To add to this, all of the framework libraries are all heavily tested (and fire tested). Additionally, there are communities of people who are developing using the same code base, so if you have any questions, you can probably find help.
In summary, you don't have to, but unless your project is "a new web framework", you're probably better off using one of the existing ones instead.
Framework? Heck, you don't even need a web server if you're using Python, you can make one in around three lines of code.
As to the why:
The most plausible thing I can think of is that Perl and PHP were developed before the notion of using frameworks for web apps became popular. Hence, the "old" way of doing things has stuck around in those cultures. Ruby and Python became popular after frameworks became popular, hence they developed together. If your language has a good framework (or more than one) that's well supported by the community, there's not much reason to try to write a Web App without one.
A framework isn't necessary per se, but it can certainly speed development and help you write "better" code. In PHP, there are definitely frameworks that get used like CakePHP, and in Perl there are many as well like Mason and Catalyst.
The frameworks aren't necessary. However, a lot of developers think frameworks ease development by automating a lot of things. For example, Django will create a production-ready backend for you based on your database structure. It also has lets you incorporate various plugins if you choose. I don't know too much about Rails or Perl frameworks, but PHP frameworks such as Zend, Symfony, Code Igniter, CakePHP, etc are used widely.
Where I work at we rolled our own PHP framework.
Are these frameworks necessary?
No. They, like any 'framework', are simply for speeding up development time and making the programmer's job easier.
If not, is there a reason why these languages are often used within a framework, while Perl and PHP are not?
PHP and Perl were popular languages for building web sites well before the idea of using frameworks was. Frameworks like Rails are what gave Ruby it's following. I'm not sure that Python or Ruby were that common as web languages before they were backed by frameworks.
These days, even PHP/Perl web developement should be backed by a framework (of which there are now many).
By no means are those development frameworks required. But as with most development environments, your productivity will increase exponentially if you have a supported framework to reference and build your applications on. It also decreases the training needed to bring others up to speed on your applications if they already have a core understanding of the framework that you use.
For python, the answer is No you don't have to. You can write python directly behind your web server very easily, take a look at mod_python for how to do it.
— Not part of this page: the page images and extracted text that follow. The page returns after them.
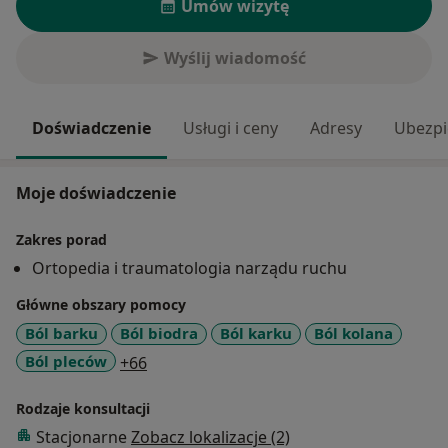
Umów wizytę
Wyślij wiadomość
Doświadczenie
Usługi i ceny
Adresy
Ubezpi
Moje doświadczenie
Zakres porad
Ortopedia i traumatologia narządu ruchu
Główne obszary pomocy
Ból barku
Ból biodra
Ból karku
Ból kolana
a11y_sr_more_diseases
Ból pleców
+66
Rodzaje konsultacji
Stacjonarne
Zobacz lokalizacje (2)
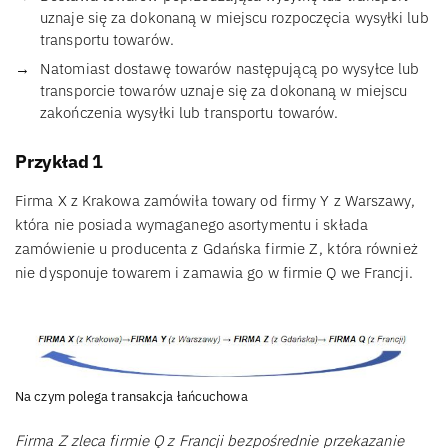
uznaje się za dokonaną w miejscu rozpoczęcia wysyłki lub
transportu towarów.
Natomiast dostawę towarów następującą po wysyłce lub
transporcie towarów uznaje się za dokonaną w miejscu
zakończenia wysyłki lub transportu towarów.
Przykład 1
Firma X z Krakowa zamówiła towary od firmy Y z Warszawy,
która nie posiada wymaganego asortymentu i składa
zamówienie u producenta z Gdańska firmie Z, która również
nie dysponuje towarem i zamawia go w firmie Q we Francji.
Na czym polega transakcja łańcuchowa
Firma Z zleca firmie Q z Francji bezpośrednie przekazanie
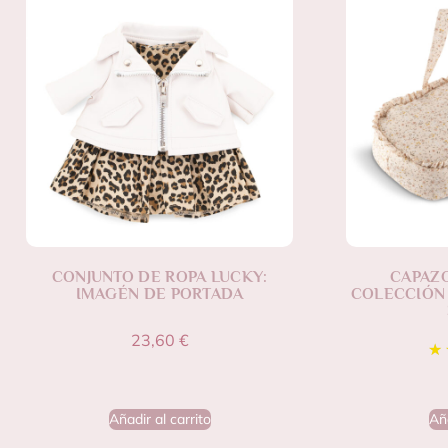
CONJUNTO DE ROPA LUCKY:
CAPAZ
IMAGÉN DE PORTADA
COLECCIÓN 
23,60
€
Añadir al carrito
Aña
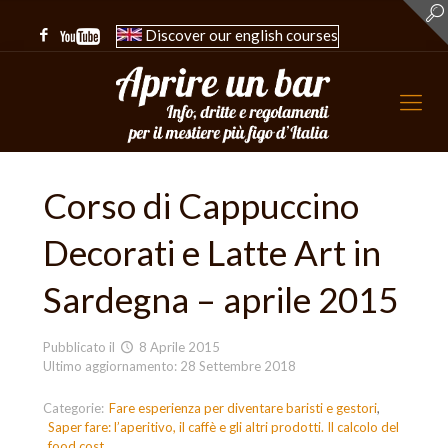
Discover our english courses
Corso di Cappuccino
Decorati e Latte Art in
Sardegna – aprile 2015
Pubblicato il
8 Aprile 2015
Ultimo aggiornamento: 28 Settembre 2018
Categorie:
Fare esperienza per diventare baristi e gestori
Saper fare: l’aperitivo, il caffè e gli altri prodotti. Il calcolo del
food cost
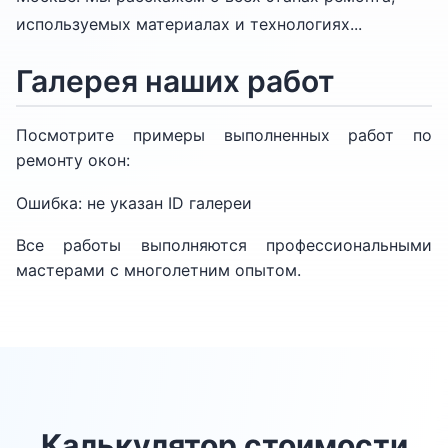
используемых материалах и технологиях...
Галерея наших работ
Посмотрите примеры выполненных работ по
ремонту окон:
Ошибка: не указан ID галереи
Все работы выполняются профессиональными
мастерами с многолетним опытом.
Калькулятор стоимости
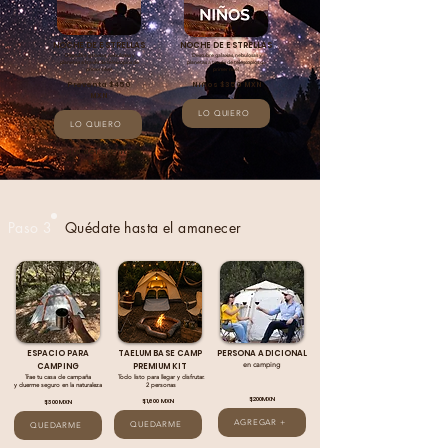
NOCHE DE ESTRELLAS
NOCHE DE ESTRELLAS
Descubre galaxias, nebulosas y
Descubre galaxias, nebulosas y
planetas a través de telescopios de
planetas a través de telescopios de
primer nivel
primer nivel
Preventa $450
Niños $350 MXN
MXN
LO QUIERO
LO QUIERO
día del evento
$499
Paso 3
Quédate hasta el amanecer
ESPACIO PARA
TAELUM BASE CAMP
PERSONA ADICIONAL
en camping
CAMPING
PREMIUM KIT
Trae tu casa de campaña
Todo listo para llegar y disfrutar.
y duerme seguro en la naturaleza
2 personas
$200MXN
$1,600 MXN
$300 MXN
AGREGAR +
QUEDARME
QUEDARME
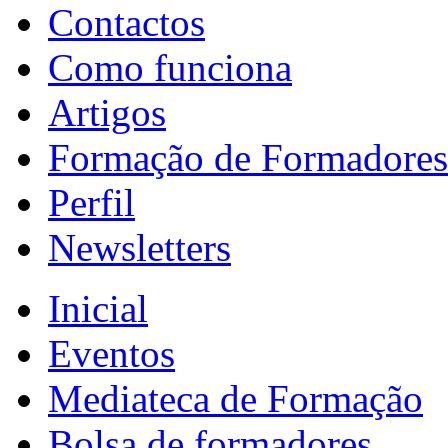
Contactos
Como funciona
Artigos
Formação de Formadores
Perfil
Newsletters
Inicial
Eventos
Mediateca de Formação
Bolsa de formadores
A lot of people like frameworks because they supply a lot of the boilerplate code in a reliable form so you don't have to write it yourself. But, like any code project, you should choose the tools and frameworks on their merit for your problem.
You can certainly write CGI scripts in either language and do things "raw".
The frameworks (ideally) save the trouble of writing a pile of code for things that other people have already handled (session handling, etc.).
The decision probably comes down to what you need to do. If the framework has the features you need, why not use it. If the framework is going to require extensive modifications, it might be easier to roll your own stuff. Or check out a different framework.
The python library has numerous modules for doing cgi, parsing html, cookies, WSGI, etc:
http://docs.python.org/library/index.html
PHP has a lot of frameworks. Probably more then most. In Ruby most use Rails so thats what you hear, and Django for Python is mentioned more then not.
But with PHP you have many to choose from.
List of web application frameworks
Any language that can "print" can be used to generate web pages, but frameworks handle a lot of the HTML generation for you. They let you concentrate more on the content and less on the details of coding the raw HTML.